Tijd om de rekenlinialen op te bergen en te kijken hoe overbrengingsverhoudingen de rondetijden beïnvloeden. Onze onderwerpen zijn een paar Grand American Rolex-klasse Porsche GT3 Cup auto’s van Team Sahlen, en de oefening bestaat uit het vergelijken van twee verschillende versnellingsbakken, een wide-ratio bak en een close-ratio bak. Ons klaslokaal is Watkins Glen International, en team coureur Wayne Nonnamaker is de professor van vandaag.

“Turn 5, het midden van de grafiek, vertegenwoordigt het verlaten van de veters van de Boot op Watkins Glen en op weg naar de teen van de Boot,” onze bestuurder merkt op. De bovenste twee lijnen op de Pi Research data-acquisitie printout vertegenwoordigen de rpm voor de twee auto’s. “De zwarte lijn is de grafiek van de auto met de strakkere versnellingen, en de rode lijn is die van de langere versnellingen,” legt hij uit. “Je kunt zien dat de strakkere versnellingsbak twee keer moet schakelen op het rechte stuk, terwijl de langere versnellingsbak maar één keer hoeft te schakelen.” De middelste twee lijnen geven de snelheid in mph van de twee auto’s weer, met zwart voor de strakkere bak en roze voor de langere versnellingen. “De onderste lijn is de afstand tussen de twee auto’s,” merkt Wayne op. “Je kunt op het rechte stuk zien dat er een paar tienden van een seconde winst is als het vermogen wordt opgevoerd. Je kunt ook zien dat de langere versnellingsbak een grote inhaalslag maakt als de andere bak wordt opgeschakeld, maar de winst is niet genoeg om het verlies van de powerband goed te maken.” Op dit circuit en met deze toepassing produceert de close-ratio bak de snellere ronden, ook al moet er iets meer worden geschakeld.

“Houd er ook rekening mee dat de Porsche GT3 Cup een wat piekerige motor is,” voegt Wayne toe. “Dat betekent dat het essentieel is om hem in de powerband te houden. Als je een bredere powerband hebt, is dat niet zo essentieel. Dus als je kijkt naar hoe dicht je je versnellingen wilt hebben, is de breedte van je powerband erg belangrijk.” Hoewel de overbrengingsverhoudingen een deel van het verhaal zijn, moet er ook worden gekeken naar hoeveel misbruik die eenheden kunnen incasseren. “In onze Rolex-auto’s kan de transmissie zo snel worden geschakeld als je fysiek kunt”, legt Wayne uit over hun Porsche GT3 Cup-auto’s. Hun Grand-Am Cup Porsche 996 machines, hoewel uiterlijk vergelijkbaar, hebben een iets fijnere hand nodig. “In de Grand-Am Cup auto’s moet je heel even wachten, anders slijp je de versnellingsbak en scheur je hem.” Wayne zegt dat kijken naar de specifieke auto belangrijk is bij het bespreken van de overbrengingsverhoudingen. “Dus als je een Ford Mustang hebt met een brede powerband en een versnellingsbak die er even over doet om te schakelen, dan is het waarschijnlijk niet de moeite waard om die overbrengingsverhoudingen aan te scherpen”, voegt hij eraan toe. “Als je echter een Integra Type R hebt waarbij je transmissie vrij snel schakelt en de band erg piekerig is, dan zal het waarschijnlijk de moeite waard zijn om de verhoudingen aan te scherpen.”

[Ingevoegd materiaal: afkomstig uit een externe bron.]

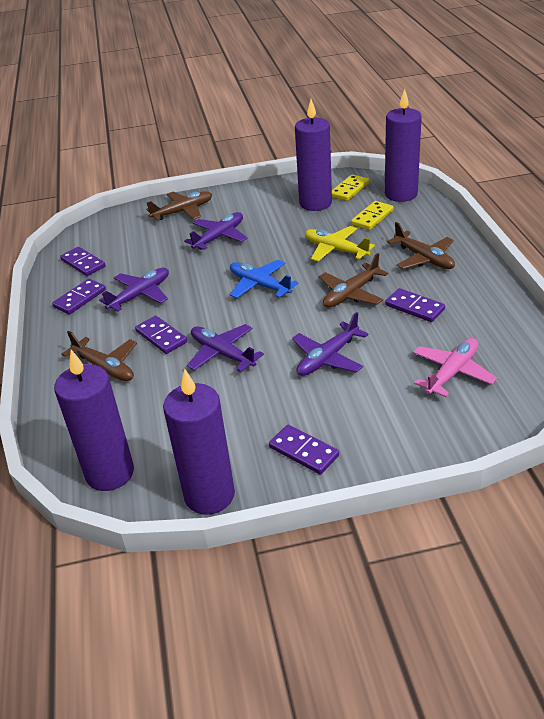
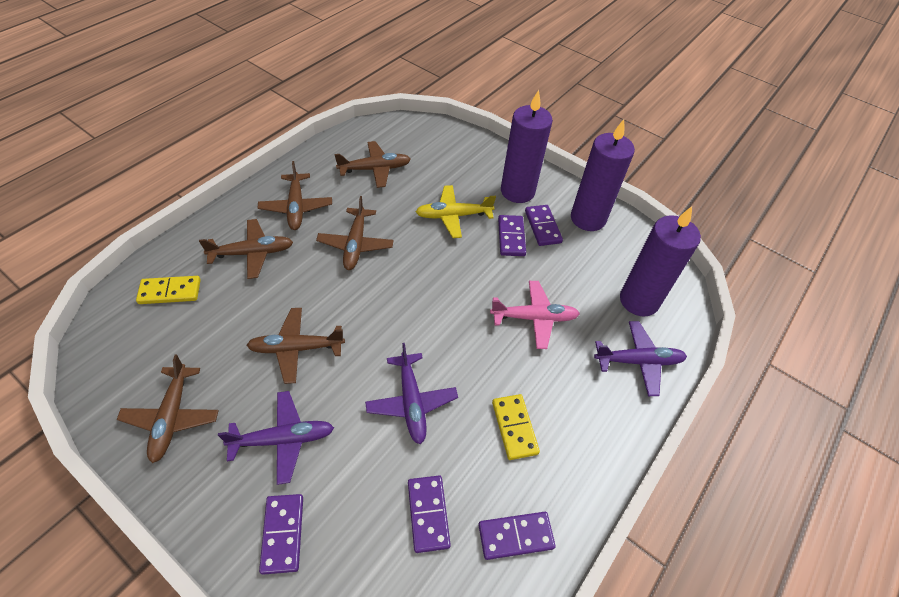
blue plane: 1 -> 0
brown plane: 4 -> 6
purple candle: 4 -> 3
purple plane: 4 -> 3

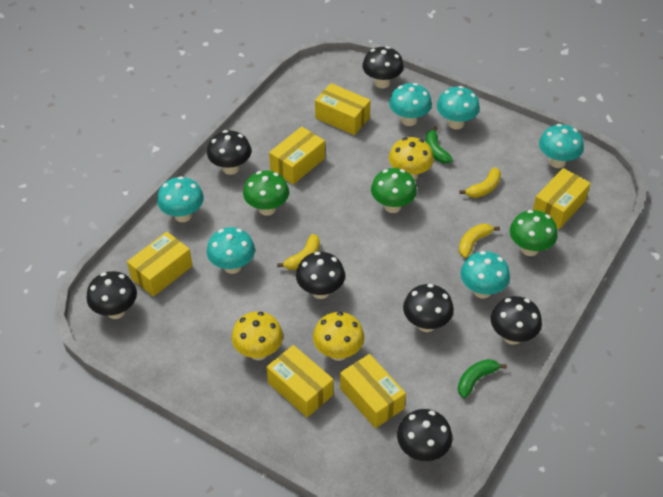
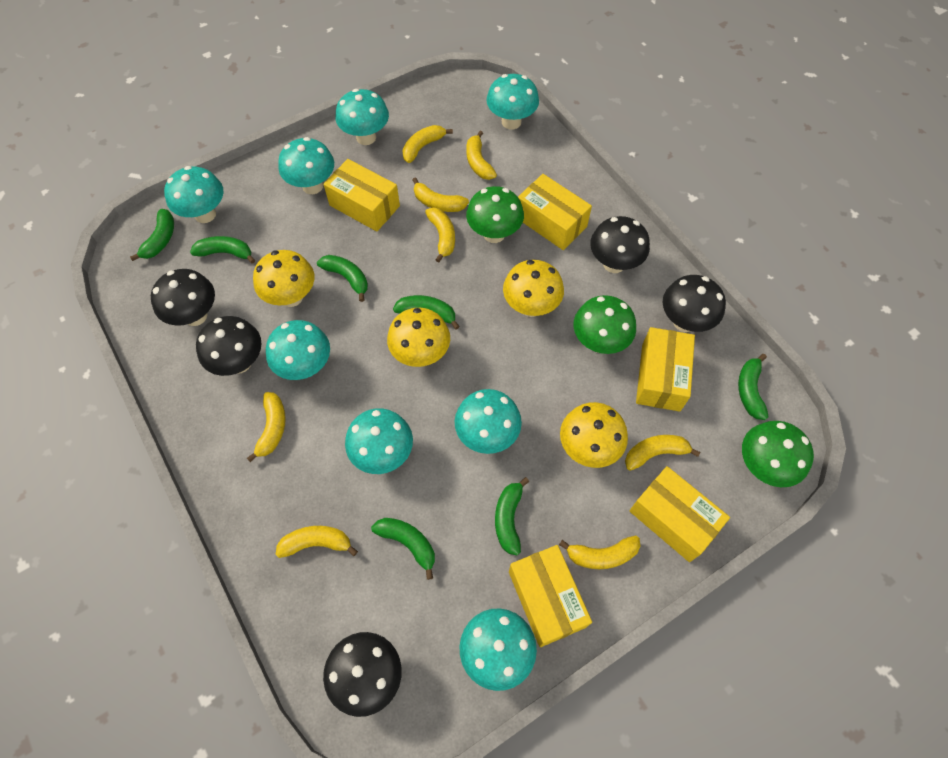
black mushroom: 7 -> 5
green banana: 2 -> 7
turquoise mushroom: 6 -> 8
yellow banana: 3 -> 8
yellow box: 6 -> 5
yellow mushroom: 3 -> 4

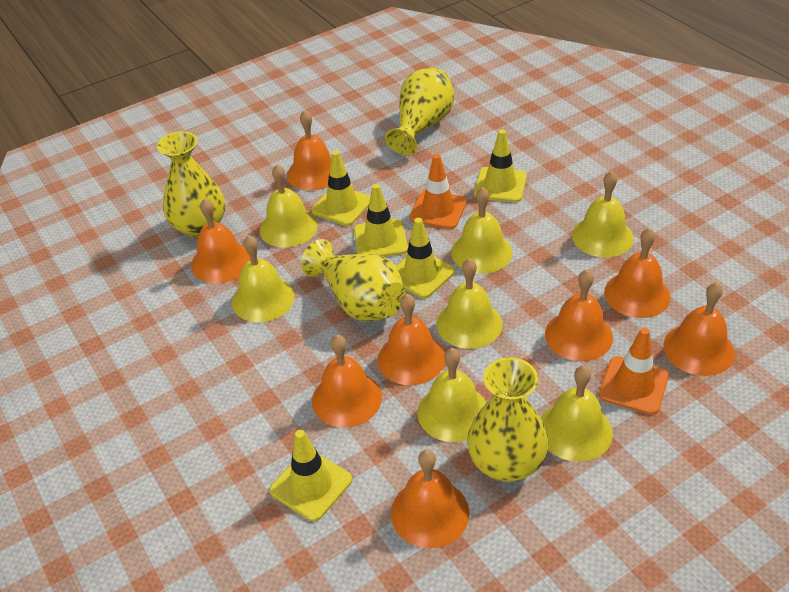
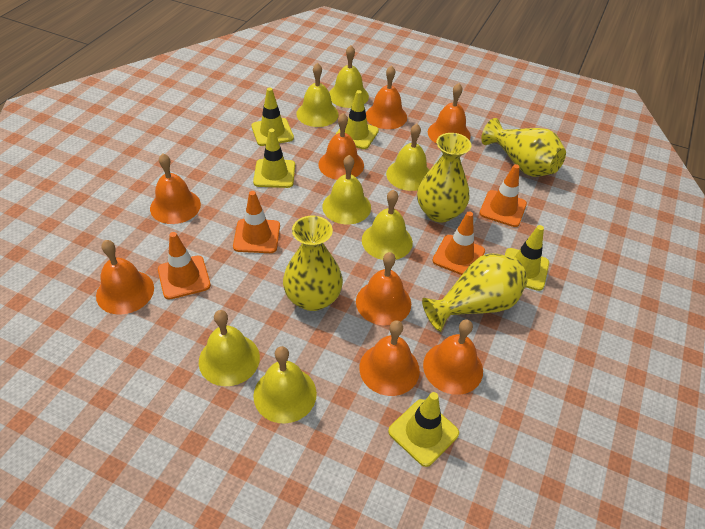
orange traffic cone: 2 -> 4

Word gratis lid van onze community om gemakkelijk meer transmissie en Gearing artikelen te vinden.

Bekijk reacties op de GRM forums

Tom Suddard Digital Experience Director
7/16/18 1:16 p.m.

Groot artikel!

buzzboy Dork
1/4/21 9:53 a.m.

Hoe wordt de stuwkrachtlimiet van de wielspin berekend?

RonLeiferman
1/4/21 4:32 p.m.

Je kunt ook naar de gegevens kijken je kunt ook naar de versnelling Gs kijken. Als de acceleratie Gs afneemt moet je je gearing aanpassen.

Je moet inloggen om te kunnen posten. Log in

Geef een antwoord

Het e-mailadres wordt niet gepubliceerd.